I am the strongest bitch alive, but I can't even open the door. I can't. I knew it they wanted to, anyone of Lorenzo's men could unlock the door given a key, but no one came except for when they dropped food outside the door.
Despite the way my stomach was empty and I hadn't eaten a thing, I couldn't eat, the thought alone made me nauseous.
The people in movies make heartbreak seem not as bad, dull down the pain; but what I felt now...I have never hurt like this before.
I hate everyone in this world, and often the world hates me—but Lorenzo's charm made me feel like maybe just maybe I finally could have a place somewhere.
Lorenzo was going to sell me, trade me off. Only now he wasn't, he'd changed his mind—what the fuck.

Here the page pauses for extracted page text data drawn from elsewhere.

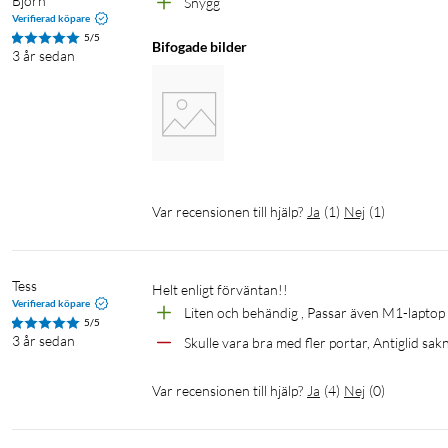
Björn
Snygg
Verifierad köpare
5/5
Bifogade bilder
3 år sedan
Var recensionen till hjälp?
Ja
(
1
)
Nej
(
1
)
Tess
Helt enligt förväntan!! 
Verifierad köpare
Liten och behändig , Passar även M1-laptop 
5/5
3 år sedan
Skulle vara bra med fler portar, Antiglid sa
Var recensionen till hjälp?
Ja
(
4
)
Nej
(
0
)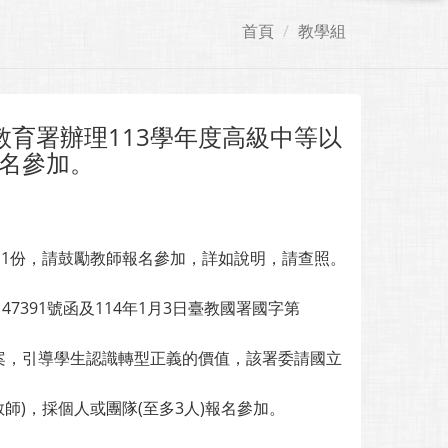
首頁
教學組
育署辦理113學年度高級中等以
名參加。
」1份，請鼓勵教師報名參加，詳如說明，請查照。
47391號函及114年1月3日臺教國署國字第
案，引導學生認識轉型正義的價值，該署委請國立
師)，採個人或團隊(至多3人)報名參加。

I shook my head as I sat in the middle of the floor. The furniture around me was all broken, smashed to pieces courtesy of yours truly.
What a mess I've made. A beautifully disgraceful mess.
A knock on the door didn't make me look up, as about every hour Marco tried to get me to talk, he never opened the door, even though I knew he could if they wanted to. But right now I hate him just as much as I hate Lorenzo.
Fuck I can't even hate Lorenzo. Fuck, I can't believe I am those girls in those fucking mafia books. Always falling hard for the sinners who don't want them.
I don't chase men. I don't beg on my knees for their attention and love.
"Serina." Lorenzo's voice was cold, stiff. It sounded like the voice of the man I fists met.
I said nothing. But I bit my lip as I sat upon the messy floor. Glass and wood and the feathers around me.
"It's been three days. You can't just keep yourself locked in a fucking room." He growled, he growled at me like what he had done was my fault. Like I drove him to it, and he blames me for it.